Segment Start: SUPPLIED INFORMATION
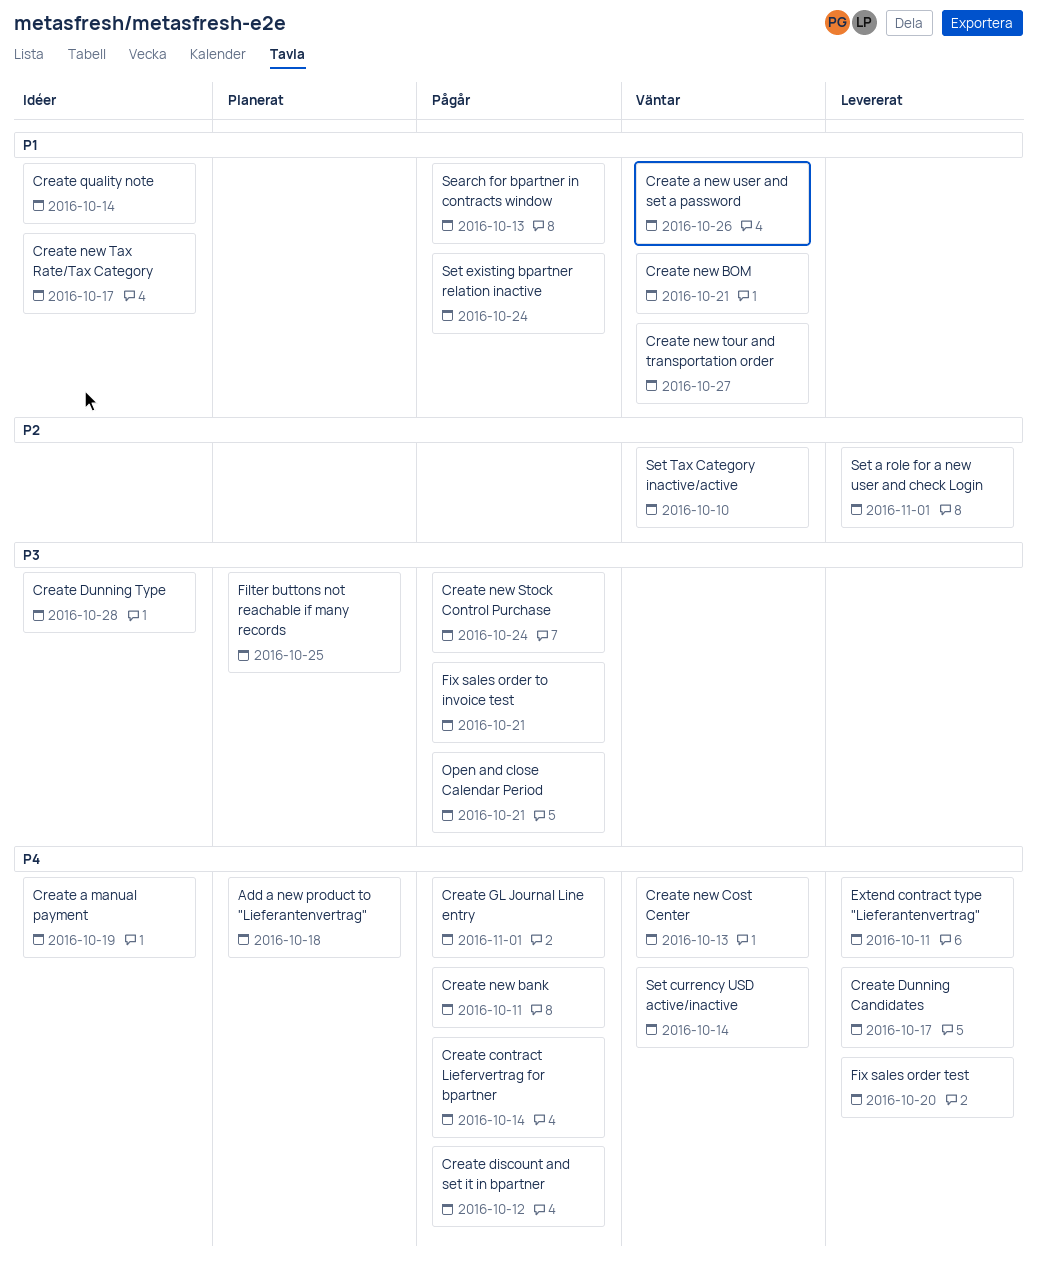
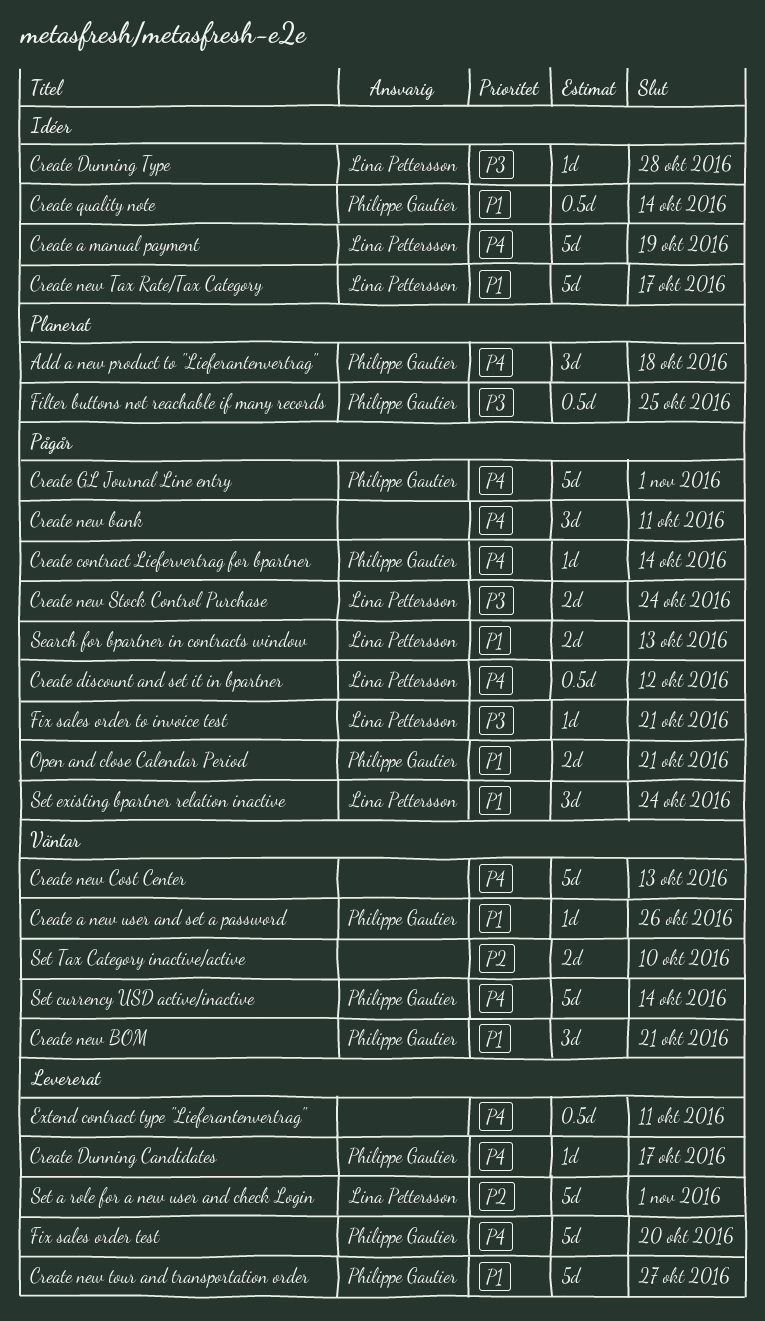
Create new tour and transportation order, status: Väntar -> Levererat
Open and close Calendar Period, priority: P3 -> P1

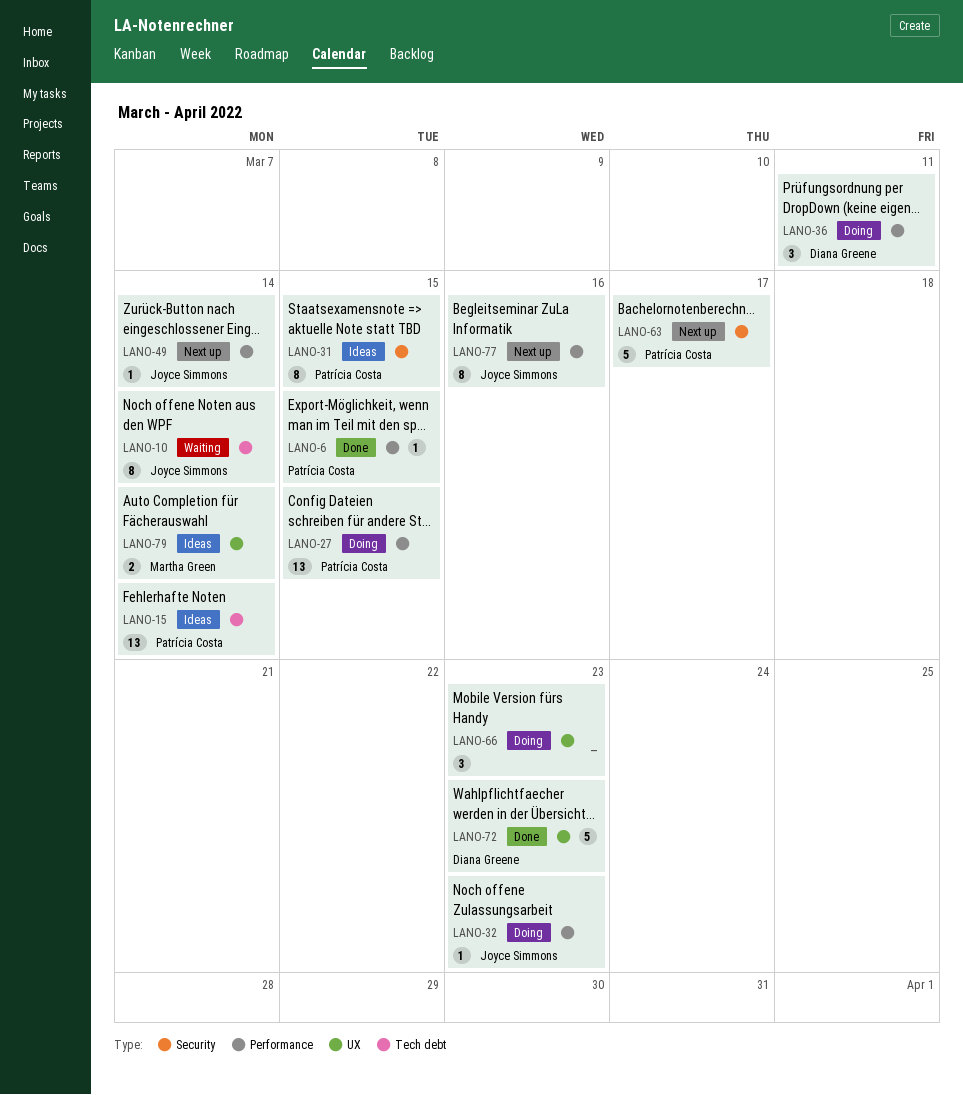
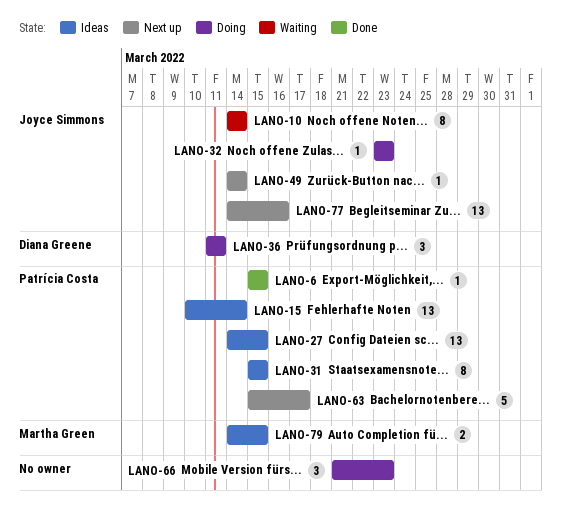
LANO-27, status: Doing -> Ideas
LANO-72: present -> none
LANO-77, estimate: 8 -> 13
LANO-79, due: Mar 14 -> Mar 15

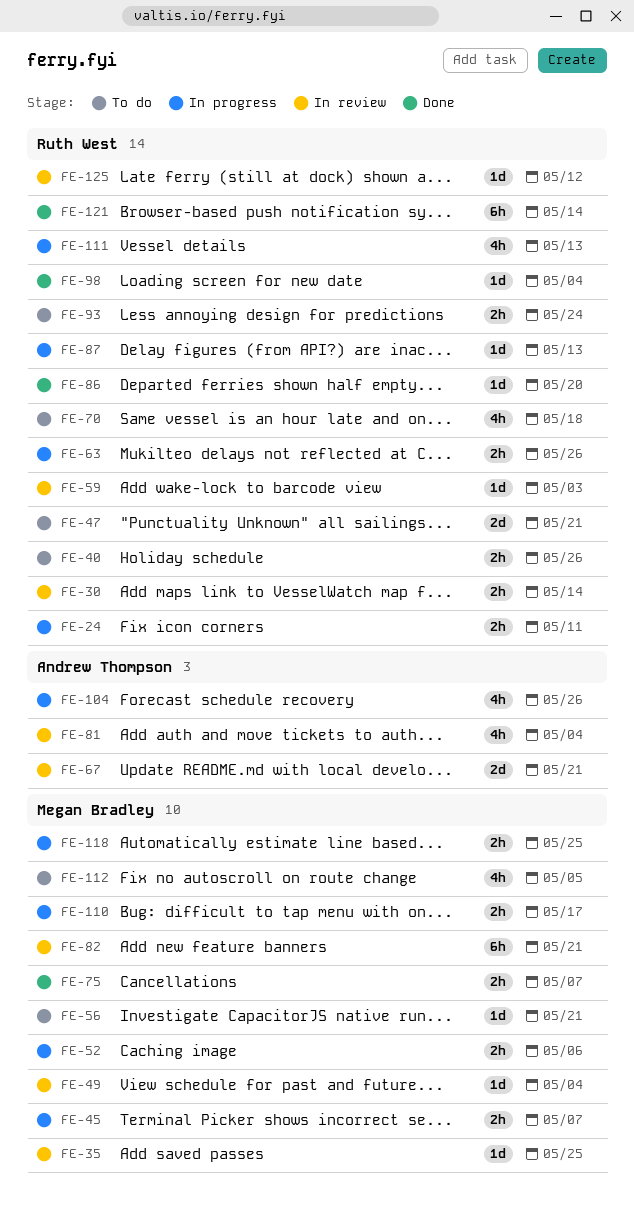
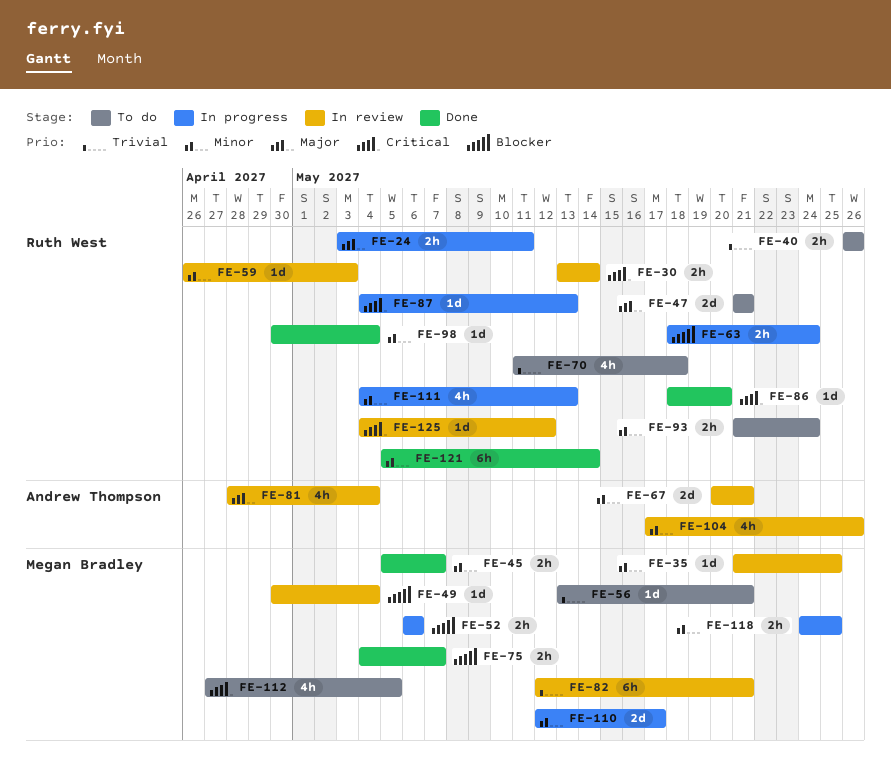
FE-45, status: In progress -> Done
FE-63, due: May 26 -> May 24
FE-104, status: In progress -> In review
FE-110, estimate: 2h -> 2d

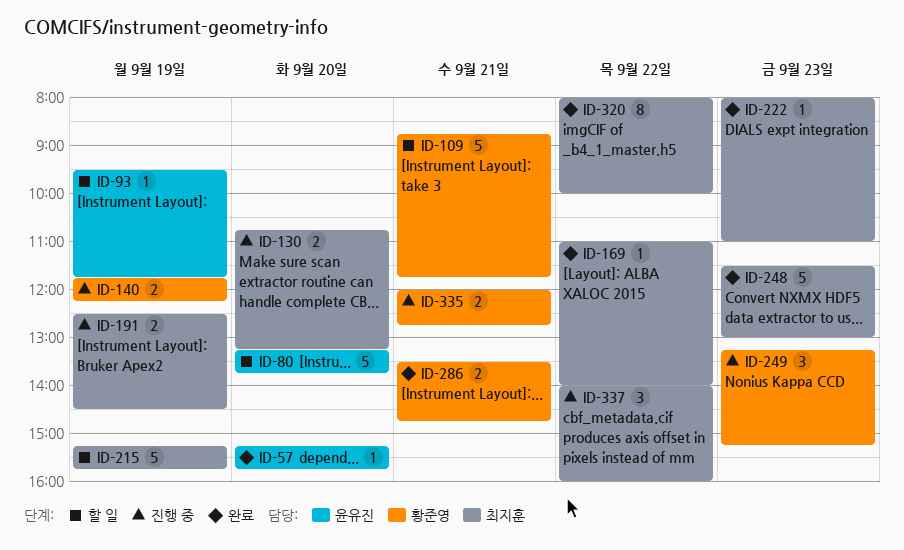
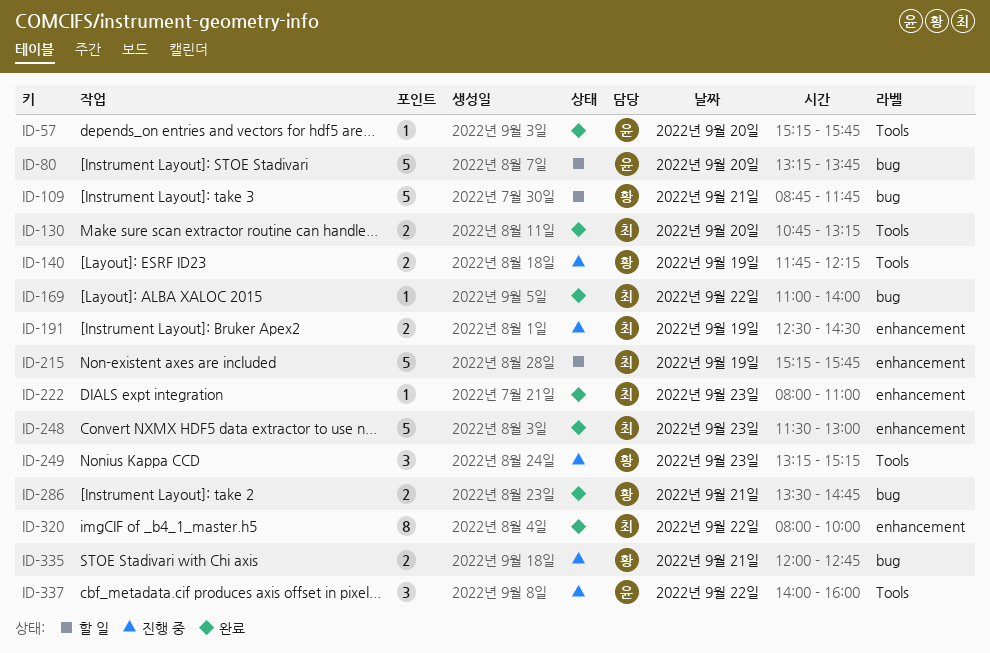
ID-93: present -> none
ID-130, status: 진행 중 -> 완료
ID-337, owner: 최지훈 -> 윤유진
Segment End: SUPPLIED INFORMATION
_PROBLEM_:
Exact copy, no pictures: reproduce every entry shown above.

_YOUR SOLUTION_:
Create new tour and transportation order, status: Väntar -> Levererat
Open and close Calendar Period, priority: P3 -> P1

LANO-27, status: Doing -> Ideas
LANO-72: present -> none
LANO-77, estimate: 8 -> 13
LANO-79, due: Mar 14 -> Mar 15

FE-45, status: In progress -> Done
FE-63, due: May 26 -> May 24
FE-104, status: In progress -> In review
FE-110, estimate: 2h -> 2d

ID-93: present -> none
ID-130, status: 진행 중 -> 완료
ID-337, owner: 최지훈 -> 윤유진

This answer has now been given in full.